* [PASSAGE SHOWN]:
────

Ruiz, who the song was presumed to be about, testified in court under Puerto Rico's domestic violence intervention and protection law after they denied her petition for a restraining order against her ex-boyfriend, Miguel Ocasio. However, despite her pleading, the judge found "no cause" for arresting him.
A month later, on April 28, 2021, the 35-year-old woman was found burned on the side of the road. Ocasio confessed to killing Ruiz, according to the police.
"If you listen to the song, it's about someone who fortunately is still alive. The Andrea from the song is alive, with the desire to grow, be free, dream, be respected and understood," he explained. "But at the same time, it's cool for people to give it their own meaning however they wish to do so."
The artist, who collaborated with Buscabulla for the track, is flattered that so many women have identified with the lyrics of the song, however, he is cautious regarding disrespect toward Ruiz's family and how they would feel about the rumors.
"The person I'm talking about in the song could easily be Andrea [Ruiz], the woman that was murdered, just as it could be a million other women that have been victims of gender-based violence," he said. "But it hit me that people just assumed. They should respect playing like that with the feelings of her family members. Honestly, the woman from that song could have had any name. I was looking for what to name her because I didn't want to use the same name as the real person it was inspired by."
However, the "Yo perreo sola" vocalist continues to be a champion for female empowerment and continues to advocate against gender-based violence.
"I love that many women have found themselves identified with it and perhaps that the family members of Andrea can identify her with it," he concluded. "Surely there were also many women who have been murdered that are that Andrea [from the song]. The reality and purpose of the song is that the Andrea from the song is still alive and wants to stay alive."

────

* [INFORMATION SHOWN]:
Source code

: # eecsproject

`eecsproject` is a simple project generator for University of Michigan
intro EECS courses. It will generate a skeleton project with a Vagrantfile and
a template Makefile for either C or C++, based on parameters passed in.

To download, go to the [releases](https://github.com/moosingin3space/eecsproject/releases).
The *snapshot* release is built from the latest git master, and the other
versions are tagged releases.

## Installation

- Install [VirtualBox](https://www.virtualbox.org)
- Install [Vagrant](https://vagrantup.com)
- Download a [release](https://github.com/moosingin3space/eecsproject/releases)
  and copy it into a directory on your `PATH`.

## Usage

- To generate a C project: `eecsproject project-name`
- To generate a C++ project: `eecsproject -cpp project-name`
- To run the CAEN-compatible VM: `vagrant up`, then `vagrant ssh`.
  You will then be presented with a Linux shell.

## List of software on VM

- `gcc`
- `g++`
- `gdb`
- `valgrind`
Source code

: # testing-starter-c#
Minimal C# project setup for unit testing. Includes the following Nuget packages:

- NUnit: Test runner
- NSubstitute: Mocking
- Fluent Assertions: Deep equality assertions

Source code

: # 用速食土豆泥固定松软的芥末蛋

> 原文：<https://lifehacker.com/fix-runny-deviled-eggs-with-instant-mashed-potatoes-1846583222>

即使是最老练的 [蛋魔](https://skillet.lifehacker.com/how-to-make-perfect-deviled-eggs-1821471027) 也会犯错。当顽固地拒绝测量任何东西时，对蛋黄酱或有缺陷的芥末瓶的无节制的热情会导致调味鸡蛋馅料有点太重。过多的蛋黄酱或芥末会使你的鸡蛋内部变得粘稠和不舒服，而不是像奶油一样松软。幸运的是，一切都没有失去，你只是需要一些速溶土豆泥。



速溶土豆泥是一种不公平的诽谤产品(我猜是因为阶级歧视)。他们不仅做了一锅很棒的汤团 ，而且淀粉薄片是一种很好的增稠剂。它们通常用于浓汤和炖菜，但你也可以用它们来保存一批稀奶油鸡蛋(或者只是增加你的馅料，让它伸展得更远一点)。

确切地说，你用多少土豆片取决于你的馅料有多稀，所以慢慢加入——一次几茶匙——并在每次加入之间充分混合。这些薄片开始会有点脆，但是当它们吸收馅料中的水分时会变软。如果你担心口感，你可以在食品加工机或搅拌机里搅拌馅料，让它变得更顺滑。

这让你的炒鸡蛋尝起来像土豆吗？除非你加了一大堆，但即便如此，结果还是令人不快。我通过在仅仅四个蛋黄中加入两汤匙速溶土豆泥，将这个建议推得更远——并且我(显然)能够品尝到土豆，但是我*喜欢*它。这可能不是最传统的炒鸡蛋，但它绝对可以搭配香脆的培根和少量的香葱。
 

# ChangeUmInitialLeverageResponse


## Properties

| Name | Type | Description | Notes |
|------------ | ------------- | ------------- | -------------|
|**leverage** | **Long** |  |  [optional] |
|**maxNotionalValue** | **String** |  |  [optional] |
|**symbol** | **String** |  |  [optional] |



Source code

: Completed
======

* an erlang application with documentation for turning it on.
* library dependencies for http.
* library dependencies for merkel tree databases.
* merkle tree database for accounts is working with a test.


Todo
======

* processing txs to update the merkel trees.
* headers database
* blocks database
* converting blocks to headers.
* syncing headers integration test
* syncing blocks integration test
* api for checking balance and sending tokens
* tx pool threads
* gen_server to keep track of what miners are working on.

────

* [YOUR OBJECTIVE]:
Answer these questions about the text on the song "Andrea":
1. On what date was Ruiz found burned on the side of the road?
2. Which act did the artist collaborate with on the track?
3. What did the judge find regarding arresting Miguel Ocasio?

* [RESPONSE BELOW]:
1. Ruiz was found on April 28, 2021.
2. The artist collaborated with Buscabulla.
3. The judge found "no cause" for arresting him.